Conservation Measures

  • Five Years of Significant Conservation Efforts Leads to Keeping Bi-State Sage Grouse Off Endangered List

    Prior to the Bi-State DPS becoming a candidate species in 2010, a variety of conservation initiatives were put in place to conserve the DPS and its habitat. The most significant initiative was the creation of the Nevada Governor's Sage Grouse Conservation Team in June 2002 who, in cooperation with local stakeholders (i.e., the Bi-State Local Area Working Group (LAWG)), developed the first edition of the Greater Sage Grouse Conservation Plan for the Bi-State area in 2004 to begin a cooperative effort to address threats to the Bi-State DPS and its habitat. The 2004 Action Plan served as the foundation for the conservation of the Bi-State DPS and its habitat. These efforts were later enhanced by both local- and national-level conservation strategies for sage-grouse conservation (including in the Bi-State area) associated with organizations including the Sage Grouse Initiative, and the Bi-State LAWG, the latter of which is specifically focused on Bi-State DPS conservation.

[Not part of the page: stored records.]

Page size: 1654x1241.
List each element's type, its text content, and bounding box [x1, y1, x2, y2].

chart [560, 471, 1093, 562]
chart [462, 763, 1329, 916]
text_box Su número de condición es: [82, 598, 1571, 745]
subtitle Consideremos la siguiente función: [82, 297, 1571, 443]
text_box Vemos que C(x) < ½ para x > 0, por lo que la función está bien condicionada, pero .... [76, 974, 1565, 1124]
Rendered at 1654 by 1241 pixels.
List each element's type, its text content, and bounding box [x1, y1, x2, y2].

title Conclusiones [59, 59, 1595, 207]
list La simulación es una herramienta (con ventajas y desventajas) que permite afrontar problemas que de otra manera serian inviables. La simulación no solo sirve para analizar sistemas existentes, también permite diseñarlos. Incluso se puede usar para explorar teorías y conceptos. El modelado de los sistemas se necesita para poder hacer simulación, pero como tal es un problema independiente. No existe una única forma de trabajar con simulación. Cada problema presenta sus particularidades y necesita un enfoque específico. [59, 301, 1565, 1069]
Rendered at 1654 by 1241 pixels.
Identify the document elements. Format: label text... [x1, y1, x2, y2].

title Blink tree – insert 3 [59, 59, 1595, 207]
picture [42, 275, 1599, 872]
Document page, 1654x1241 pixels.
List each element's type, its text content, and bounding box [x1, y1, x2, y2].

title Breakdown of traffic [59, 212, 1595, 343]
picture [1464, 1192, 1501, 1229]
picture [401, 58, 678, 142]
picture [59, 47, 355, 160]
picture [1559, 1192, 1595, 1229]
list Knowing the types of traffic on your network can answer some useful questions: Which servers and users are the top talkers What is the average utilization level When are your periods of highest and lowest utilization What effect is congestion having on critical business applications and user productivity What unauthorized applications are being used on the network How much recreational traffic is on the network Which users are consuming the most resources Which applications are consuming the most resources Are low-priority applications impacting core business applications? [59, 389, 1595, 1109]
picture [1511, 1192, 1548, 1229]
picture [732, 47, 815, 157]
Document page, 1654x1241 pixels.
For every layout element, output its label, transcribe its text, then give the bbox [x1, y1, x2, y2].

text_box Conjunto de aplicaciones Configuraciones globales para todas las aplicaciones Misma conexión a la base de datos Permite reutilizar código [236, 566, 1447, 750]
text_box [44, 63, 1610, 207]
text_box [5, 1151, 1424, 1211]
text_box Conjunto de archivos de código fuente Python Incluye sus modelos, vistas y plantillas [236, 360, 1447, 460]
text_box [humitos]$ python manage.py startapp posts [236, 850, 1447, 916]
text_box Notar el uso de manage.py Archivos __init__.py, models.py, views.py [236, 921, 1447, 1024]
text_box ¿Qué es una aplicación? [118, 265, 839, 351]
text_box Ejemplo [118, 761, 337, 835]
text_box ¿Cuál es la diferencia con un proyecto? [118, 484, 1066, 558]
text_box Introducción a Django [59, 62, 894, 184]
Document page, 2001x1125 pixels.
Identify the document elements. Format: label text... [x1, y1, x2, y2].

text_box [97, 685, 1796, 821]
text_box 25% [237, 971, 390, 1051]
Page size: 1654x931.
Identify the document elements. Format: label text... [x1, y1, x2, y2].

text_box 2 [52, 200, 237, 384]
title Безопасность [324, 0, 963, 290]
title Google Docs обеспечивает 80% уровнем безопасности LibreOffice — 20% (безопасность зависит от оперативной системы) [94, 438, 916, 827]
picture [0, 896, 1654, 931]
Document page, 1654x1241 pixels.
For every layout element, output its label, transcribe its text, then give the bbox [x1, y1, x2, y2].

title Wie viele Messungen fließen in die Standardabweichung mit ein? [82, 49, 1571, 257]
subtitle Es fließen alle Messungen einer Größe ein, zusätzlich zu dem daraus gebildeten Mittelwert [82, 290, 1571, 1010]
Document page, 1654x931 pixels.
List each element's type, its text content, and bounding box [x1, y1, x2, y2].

    In December 2011, the Bi-State Executive Oversight Committee (EOC) was formed to leverage collective resources and assemble the best technical support to achieve long-term conservation of the Bi-State DPS and its habitat. The EOC comprises resource agency representatives from the U.S. Fish and Wildlife Service, Bureau of Land Management, U.S. Forest Service, Natural Resources Conservation Service, U.S. Geological survey, Nevada Department of Wildlife, and California Department of Fish and Wildlife. Recognizing that conservation efforts were already underway by this point in time, the EOC directed a Bi-State Technical Advisory Committee (TAC), comprising technical experts/members from each agency, to summarize the conservation actions completed since 2004, and to develop a comprehensive set of strategies, objectives, and actions that would be effective for the long-term conservation of the Bi-State DPS and its habitat. These strategies, objectives, and actions are what comprise the 2012 Bi-State Action Plan (BSAP), which is actively being implemented by the signatory agencies as well as Mono County, California, who is committed to implementing all relevant actions within the county (which harbors the two core populations of the Bi-State DPS). In addition to the development of the BSAP and associated commitments provided by the EOC, the Humboldt-Toiyabe National Forest and the Carson City and Tonopah BLM Offices amended their Land Use Plans to more fully consider the conservation needs of the Bi-State DPS. The proposed rule (78 FR 64358) and the associated Species Report detail these conservation measures.

    Numerous conservation efforts outlined in the BSAP have already been implemented since the plan was signed between 2012 and the present. Conservation measures, such as (but not limited to) pinyon-juniper removal, establishment of conservation easements for critical brood-rearing habitat, cheatgrass removal, permanent and seasonal closure of roads near leks, removal and marking of fencing, and restoration of riparian/meadow habitat have been occurring over the past decade, are currently occurring, and have been prioritized and placed on the agency's implementation schedules for future implementation. Agencies have committed to remain participants and continue conservation of the DPS and its habitat. The BSAP has sufficient methods (i.e., science advisors, the Conservation Planning Tool, and a Science-based Adaptive Management Strategy) for determining the type and location of the most beneficial conservation actions to be implemented, including continued receipt of new population and threats information in the future that will guide conservation efforts.

    The Service anticipates that the partially completed and future conservation efforts, upon completion, will be effective to remove or reduce threats facing the bi-State DPS. We base this on past project effectiveness within the Bi-State area or within sagebrush habitat areas across the range of the greater sage-grouse, and documented effective methodologies for addressing the threats identified as impacting the Bi-State DPS.